Data items
------------------------------
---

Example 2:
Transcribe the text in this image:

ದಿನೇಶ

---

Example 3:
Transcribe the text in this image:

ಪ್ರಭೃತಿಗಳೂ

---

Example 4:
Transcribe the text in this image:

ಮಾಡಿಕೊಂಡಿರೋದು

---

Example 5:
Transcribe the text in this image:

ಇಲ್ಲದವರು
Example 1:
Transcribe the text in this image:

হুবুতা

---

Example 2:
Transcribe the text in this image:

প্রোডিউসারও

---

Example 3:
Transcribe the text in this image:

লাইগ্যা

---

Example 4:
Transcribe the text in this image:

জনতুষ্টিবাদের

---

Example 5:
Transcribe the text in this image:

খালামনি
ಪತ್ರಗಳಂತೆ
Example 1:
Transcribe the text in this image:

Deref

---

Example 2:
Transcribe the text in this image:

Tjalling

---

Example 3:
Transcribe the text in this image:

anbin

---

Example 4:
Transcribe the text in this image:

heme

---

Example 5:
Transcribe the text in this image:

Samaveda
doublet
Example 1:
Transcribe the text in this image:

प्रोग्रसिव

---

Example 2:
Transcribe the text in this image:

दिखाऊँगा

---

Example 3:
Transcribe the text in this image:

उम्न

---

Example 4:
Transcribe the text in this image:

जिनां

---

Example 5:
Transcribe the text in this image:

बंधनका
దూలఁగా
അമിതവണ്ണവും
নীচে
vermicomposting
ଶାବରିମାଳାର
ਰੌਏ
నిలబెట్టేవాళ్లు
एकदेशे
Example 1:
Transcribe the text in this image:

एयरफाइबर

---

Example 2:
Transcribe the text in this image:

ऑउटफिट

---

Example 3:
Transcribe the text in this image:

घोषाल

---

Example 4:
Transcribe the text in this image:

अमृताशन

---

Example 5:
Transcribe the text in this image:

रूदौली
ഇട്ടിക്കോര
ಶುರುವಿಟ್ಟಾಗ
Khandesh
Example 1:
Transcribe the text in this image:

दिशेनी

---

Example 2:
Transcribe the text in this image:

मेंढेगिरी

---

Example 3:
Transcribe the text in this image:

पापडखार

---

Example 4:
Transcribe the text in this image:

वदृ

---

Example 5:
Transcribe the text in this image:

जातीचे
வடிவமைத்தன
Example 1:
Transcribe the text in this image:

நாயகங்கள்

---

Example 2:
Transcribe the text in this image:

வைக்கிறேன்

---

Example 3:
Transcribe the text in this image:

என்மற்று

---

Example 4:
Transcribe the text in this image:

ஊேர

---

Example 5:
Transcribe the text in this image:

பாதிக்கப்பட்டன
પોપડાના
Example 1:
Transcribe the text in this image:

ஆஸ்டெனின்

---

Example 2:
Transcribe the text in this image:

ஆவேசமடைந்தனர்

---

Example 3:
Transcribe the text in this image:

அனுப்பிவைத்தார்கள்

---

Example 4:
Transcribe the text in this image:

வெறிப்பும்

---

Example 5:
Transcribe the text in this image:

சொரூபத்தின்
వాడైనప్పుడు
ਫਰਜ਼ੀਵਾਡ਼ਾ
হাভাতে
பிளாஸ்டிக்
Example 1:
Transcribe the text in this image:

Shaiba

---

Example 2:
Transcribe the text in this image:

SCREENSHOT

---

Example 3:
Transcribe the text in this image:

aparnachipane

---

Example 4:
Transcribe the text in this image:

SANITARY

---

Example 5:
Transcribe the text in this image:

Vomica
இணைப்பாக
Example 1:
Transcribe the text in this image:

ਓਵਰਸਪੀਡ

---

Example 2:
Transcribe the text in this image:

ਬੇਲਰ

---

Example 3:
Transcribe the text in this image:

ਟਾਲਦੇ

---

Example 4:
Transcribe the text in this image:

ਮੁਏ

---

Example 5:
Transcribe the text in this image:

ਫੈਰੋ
------------------------------
What you should do:
Copy out all of the rows above word for word, with no changes.

Solution:
---

Example 2:
Transcribe the text in this image:

ದಿನೇಶ

---

Example 3:
Transcribe the text in this image:

ಪ್ರಭೃತಿಗಳೂ

---

Example 4:
Transcribe the text in this image:

ಮಾಡಿಕೊಂಡಿರೋದು

---

Example 5:
Transcribe the text in this image:

ಇಲ್ಲದವರು
Example 1:
Transcribe the text in this image:

হুবুতা

---

Example 2:
Transcribe the text in this image:

প্রোডিউসারও

---

Example 3:
Transcribe the text in this image:

লাইগ্যা

---

Example 4:
Transcribe the text in this image:

জনতুষ্টিবাদের

---

Example 5:
Transcribe the text in this image:

খালামনি
ಪತ್ರಗಳಂತೆ
Example 1:
Transcribe the text in this image:

Deref

---

Example 2:
Transcribe the text in this image:

Tjalling

---

Example 3:
Transcribe the text in this image:

anbin

---

Example 4:
Transcribe the text in this image:

heme

---

Example 5:
Transcribe the text in this image:

Samaveda
doublet
Example 1:
Transcribe the text in this image:

प्रोग्रसिव

---

Example 2:
Transcribe the text in this image:

दिखाऊँगा

---

Example 3:
Transcribe the text in this image:

उम्न

---

Example 4:
Transcribe the text in this image:

जिनां

---

Example 5:
Transcribe the text in this image:

बंधनका
దూలఁగా
അമിതവണ്ണവും
নীচে
vermicomposting
ଶାବରିମାଳାର
ਰੌਏ
నిలబెట్టేవాళ్లు
एकदेशे
Example 1:
Transcribe the text in this image:

एयरफाइबर

---

Example 2:
Transcribe the text in this image:

ऑउटफिट

---

Example 3:
Transcribe the text in this image:

घोषाल

---

Example 4:
Transcribe the text in this image:

अमृताशन

---

Example 5:
Transcribe the text in this image:

रूदौली
ഇട്ടിക്കോര
ಶುರುವಿಟ್ಟಾಗ
Khandesh
Example 1:
Transcribe the text in this image:

दिशेनी

---

Example 2:
Transcribe the text in this image:

मेंढेगिरी

---

Example 3:
Transcribe the text in this image:

पापडखार

---

Example 4:
Transcribe the text in this image:

वदृ

---

Example 5:
Transcribe the text in this image:

जातीचे
வடிவமைத்தன
Example 1:
Transcribe the text in this image:

நாயகங்கள்

---

Example 2:
Transcribe the text in this image:

வைக்கிறேன்

---

Example 3:
Transcribe the text in this image:

என்மற்று

---

Example 4:
Transcribe the text in this image:

ஊேர

---

Example 5:
Transcribe the text in this image:

பாதிக்கப்பட்டன
પોપડાના
Example 1:
Transcribe the text in this image:

ஆஸ்டெனின்

---

Example 2:
Transcribe the text in this image:

ஆவேசமடைந்தனர்

---

Example 3:
Transcribe the text in this image:

அனுப்பிவைத்தார்கள்

---

Example 4:
Transcribe the text in this image:

வெறிப்பும்

---

Example 5:
Transcribe the text in this image:

சொரூபத்தின்
వాడైనప్పుడు
ਫਰਜ਼ੀਵਾਡ਼ਾ
হাভাতে
பிளாஸ்டிக்
Example 1:
Transcribe the text in this image:

Shaiba

---

Example 2:
Transcribe the text in this image:

SCREENSHOT

---

Example 3:
Transcribe the text in this image:

aparnachipane

---

Example 4:
Transcribe the text in this image:

SANITARY

---

Example 5:
Transcribe the text in this image:

Vomica
இணைப்பாக
Example 1:
Transcribe the text in this image:

ਓਵਰਸਪੀਡ

---

Example 2:
Transcribe the text in this image:

ਬੇਲਰ

---

Example 3:
Transcribe the text in this image:

ਟਾਲਦੇ

---

Example 4:
Transcribe the text in this image:

ਮੁਏ

---

Example 5:
Transcribe the text in this image:

ਫੈਰੋ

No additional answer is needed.